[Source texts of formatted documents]
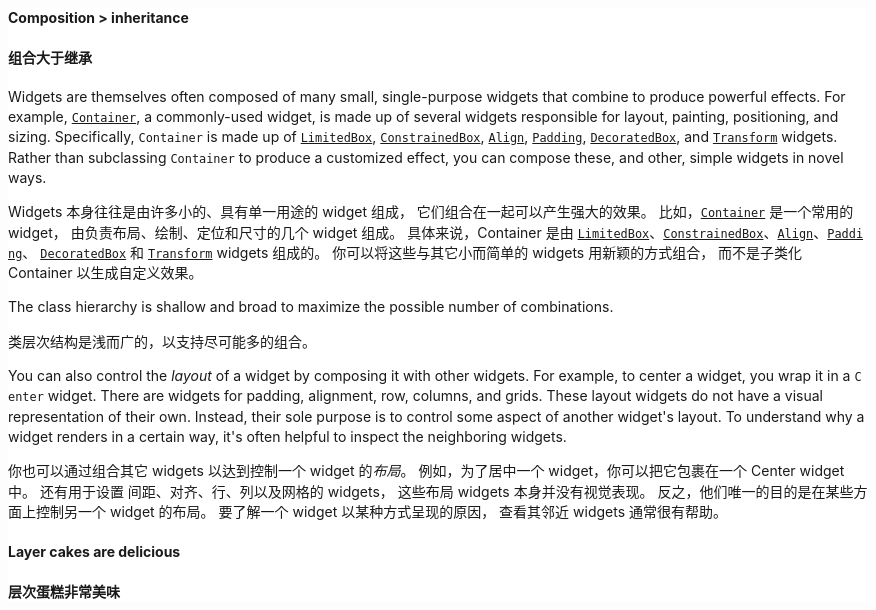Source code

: #### Composition > inheritance

#### 组合大于继承

Widgets are themselves often composed of many small,
single-purpose widgets that combine to produce powerful effects.
For example, [`Container`][], a commonly-used widget,
is made up of several widgets responsible for layout,
painting, positioning, and sizing.
Specifically, `Container` is made up of [`LimitedBox`][],
[`ConstrainedBox`][], [`Align`][], [`Padding`][],
[`DecoratedBox`][], and [`Transform`][] widgets.
Rather than subclassing `Container` to produce a customized
effect, you can compose these, and other,
simple widgets in novel ways.

Widgets 本身往往是由许多小的、具有单一用途的 widget 组成，
它们组合在一起可以产生强大的效果。
比如，[`Container`][] 是一个常用的 widget，
由负责布局、绘制、定位和尺寸的几个 widget 组成。
具体来说，Container 是由
[`LimitedBox`][]、[`ConstrainedBox`][]、[`Align`][]、[`Padding`][]、
[`DecoratedBox`][] 和 [`Transform`][] widgets 组成的。
你可以将这些与其它小而简单的 widgets 用新颖的方式组合，
而不是子类化 Container 以生成自定义效果。

The class hierarchy is shallow and broad to maximize the
possible number of combinations.

类层次结构是浅而广的，以支持尽可能多的组合。

<object type="image/svg+xml" data="/images/whatisflutter/diagram-widgetclass.svg" style="width: 100%; height: 100%;"></object>

You can also control the *layout* of a widget by composing
it with other widgets.  For example, to center a widget,
you wrap it in a `Center` widget. There are widgets for padding,
alignment, row, columns, and grids. These layout widgets
do not have a visual representation of their own.
Instead, their sole purpose is to control some aspect of
another widget's layout. To understand why a widget renders
in a certain way, it's often helpful to inspect the neighboring widgets.

你也可以通过组合其它 widgets 以达到控制一个 widget 的*布局*。
例如，为了居中一个 widget，你可以把它包裹在一个 Center widget 中。
还有用于设置 间距、对齐、行、列以及网格的 widgets，
这些布局 widgets 本身并没有视觉表现。
反之，他们唯一的目的是在某些方面上控制另一个 widget 的布局。
要了解一个 widget 以某种方式呈现的原因，
查看其邻近 widgets 通常很有帮助。

#### Layer cakes are delicious

#### 层次蛋糕非常美味


[`Align`]: {{site.api}}/flutter/widgets/Align-class.html
[API documentation]: {{site.api}}
[`build()`]: {{site.api}}/flutter/widgets/StatelessWidget/build.html
[buttons]: {{site.api}}/flutter/material/PopupMenuButton-class.html
[code of conduct]: {{site.github}}/flutter/blob/master/CODE_OF_CONDUCT
[codelabs]: /docs/codelabs
[`ConstrainedBox`]: {{site.api}}/flutter/widgets/ConstrainedBox-class.html
[`Container`]: {{site.api}}/flutter/widgets/Container-class.html
[cookbook]: /docs/cookbook
[Dart]: {{site.dart-site}}
[`DecoratedBox`]: {{site.api}}/flutter/widgets/DecoratedBox-class.html
[Discord]: https://discord.gg/N7Yshp4
[tech preview]: /web
[examples]: {{site.github}}/flutter/samples/blob/master/INDEX.md
[@flutterdev]: https://twitter.com/flutterdev
[fully concrete widgets]: {{site.api}}/flutter/widgets/RenderObjectWidget-class.html
[Flutter tutorials]: /docs/reference/tutorials
[Flutter Gallery]: {{site.github}}/flutter/flutter/tree/master/examples/flutter_gallery/lib/demo
[flutter-announce]: {{site.groups}}/forum/#!forum/flutter-announce
[flutter-dev]: {{site.groups}}/d/forum/flutter-dev
[GitHub]: {{site.github}}/flutter/flutter/issues
[gitter]: https://gitter.im/flutter/flutter
[horizontal layout]: {{site.api}}/flutter/widgets/Row-class.html
[Install Flutter]: /docs/get-started/install
[layout codelab]: /docs/codelabs/layout-basics
[`LimitedBox`]: {{site.api}}/flutter/widgets/LimitedBox-class.html
[`Padding`]: {{site.api}}/flutter/widgets/Padding-class.html
[MyApp template]: {{site.github}}/flutter/flutter/blob/master/packages/flutter_tools/templates/app/lib/main.dart.tmpl
[`setState()`]: {{site.api}}/flutter/widgets/State/setState.html
[Stack Overflow]: {{site.so}}/tags/flutter
[`State`]: {{site.api}}/flutter/widgets/State-class.html
[`StatefulWidget`]: {{site.api}}/flutter/widgets/StatefulWidget-class.html
[`StatelessWidget`]: {{site.api}}/flutter/widgets/StatelessWidget-class.html
[technical videos]: /docs/resources/videos
[text]: {{site.api}}/flutter/widgets/Text-class.html
[tour of the widget framework]: /docs/development/ui/widgets-intro
[`Transform`]: {{site.api}}/flutter/widgets/Transform-class.html
[various]: {{site.api}}/flutter/material/IconButton-class.html
[visit our GitHub repository]: {{site.github}}/flutter/flutter/tree/master/examples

- Work instruction: Please print each entry exactly as given and keep pictures out of it.

- Your response:
Source code

: #### Composition > inheritance

#### 组合大于继承

Widgets are themselves often composed of many small,
single-purpose widgets that combine to produce powerful effects.
For example, [`Container`][], a commonly-used widget,
is made up of several widgets responsible for layout,
painting, positioning, and sizing.
Specifically, `Container` is made up of [`LimitedBox`][],
[`ConstrainedBox`][], [`Align`][], [`Padding`][],
[`DecoratedBox`][], and [`Transform`][] widgets.
Rather than subclassing `Container` to produce a customized
effect, you can compose these, and other,
simple widgets in novel ways.

Widgets 本身往往是由许多小的、具有单一用途的 widget 组成，
它们组合在一起可以产生强大的效果。
比如，[`Container`][] 是一个常用的 widget，
由负责布局、绘制、定位和尺寸的几个 widget 组成。
具体来说，Container 是由
[`LimitedBox`][]、[`ConstrainedBox`][]、[`Align`][]、[`Padding`][]、
[`DecoratedBox`][] 和 [`Transform`][] widgets 组成的。
你可以将这些与其它小而简单的 widgets 用新颖的方式组合，
而不是子类化 Container 以生成自定义效果。

The class hierarchy is shallow and broad to maximize the
possible number of combinations.

类层次结构是浅而广的，以支持尽可能多的组合。

<object type="image/svg+xml" data="/images/whatisflutter/diagram-widgetclass.svg" style="width: 100%; height: 100%;"></object>

You can also control the *layout* of a widget by composing
it with other widgets.  For example, to center a widget,
you wrap it in a `Center` widget. There are widgets for padding,
alignment, row, columns, and grids. These layout widgets
do not have a visual representation of their own.
Instead, their sole purpose is to control some aspect of
another widget's layout. To understand why a widget renders
in a certain way, it's often helpful to inspect the neighboring widgets.

你也可以通过组合其它 widgets 以达到控制一个 widget 的*布局*。
例如，为了居中一个 widget，你可以把它包裹在一个 Center widget 中。
还有用于设置 间距、对齐、行、列以及网格的 widgets，
这些布局 widgets 本身并没有视觉表现。
反之，他们唯一的目的是在某些方面上控制另一个 widget 的布局。
要了解一个 widget 以某种方式呈现的原因，
查看其邻近 widgets 通常很有帮助。

#### Layer cakes are delicious

#### 层次蛋糕非常美味


[`Align`]: {{site.api}}/flutter/widgets/Align-class.html
[API documentation]: {{site.api}}
[`build()`]: {{site.api}}/flutter/widgets/StatelessWidget/build.html
[buttons]: {{site.api}}/flutter/material/PopupMenuButton-class.html
[code of conduct]: {{site.github}}/flutter/blob/master/CODE_OF_CONDUCT
[codelabs]: /docs/codelabs
[`ConstrainedBox`]: {{site.api}}/flutter/widgets/ConstrainedBox-class.html
[`Container`]: {{site.api}}/flutter/widgets/Container-class.html
[cookbook]: /docs/cookbook
[Dart]: {{site.dart-site}}
[`DecoratedBox`]: {{site.api}}/flutter/widgets/DecoratedBox-class.html
[Discord]: https://discord.gg/N7Yshp4
[tech preview]: /web
[examples]: {{site.github}}/flutter/samples/blob/master/INDEX.md
[@flutterdev]: https://twitter.com/flutterdev
[fully concrete widgets]: {{site.api}}/flutter/widgets/RenderObjectWidget-class.html
[Flutter tutorials]: /docs/reference/tutorials
[Flutter Gallery]: {{site.github}}/flutter/flutter/tree/master/examples/flutter_gallery/lib/demo
[flutter-announce]: {{site.groups}}/forum/#!forum/flutter-announce
[flutter-dev]: {{site.groups}}/d/forum/flutter-dev
[GitHub]: {{site.github}}/flutter/flutter/issues
[gitter]: https://gitter.im/flutter/flutter
[horizontal layout]: {{site.api}}/flutter/widgets/Row-class.html
[Install Flutter]: /docs/get-started/install
[layout codelab]: /docs/codelabs/layout-basics
[`LimitedBox`]: {{site.api}}/flutter/widgets/LimitedBox-class.html
[`Padding`]: {{site.api}}/flutter/widgets/Padding-class.html
[MyApp template]: {{site.github}}/flutter/flutter/blob/master/packages/flutter_tools/templates/app/lib/main.dart.tmpl
[`setState()`]: {{site.api}}/flutter/widgets/State/setState.html
[Stack Overflow]: {{site.so}}/tags/flutter
[`State`]: {{site.api}}/flutter/widgets/State-class.html
[`StatefulWidget`]: {{site.api}}/flutter/widgets/StatefulWidget-class.html
[`StatelessWidget`]: {{site.api}}/flutter/widgets/StatelessWidget-class.html
[technical videos]: /docs/resources/videos
[text]: {{site.api}}/flutter/widgets/Text-class.html
[tour of the widget framework]: /docs/development/ui/widgets-intro
[`Transform`]: {{site.api}}/flutter/widgets/Transform-class.html
[various]: {{site.api}}/flutter/material/IconButton-class.html
[visit our GitHub repository]: {{site.github}}/flutter/flutter/tree/master/examples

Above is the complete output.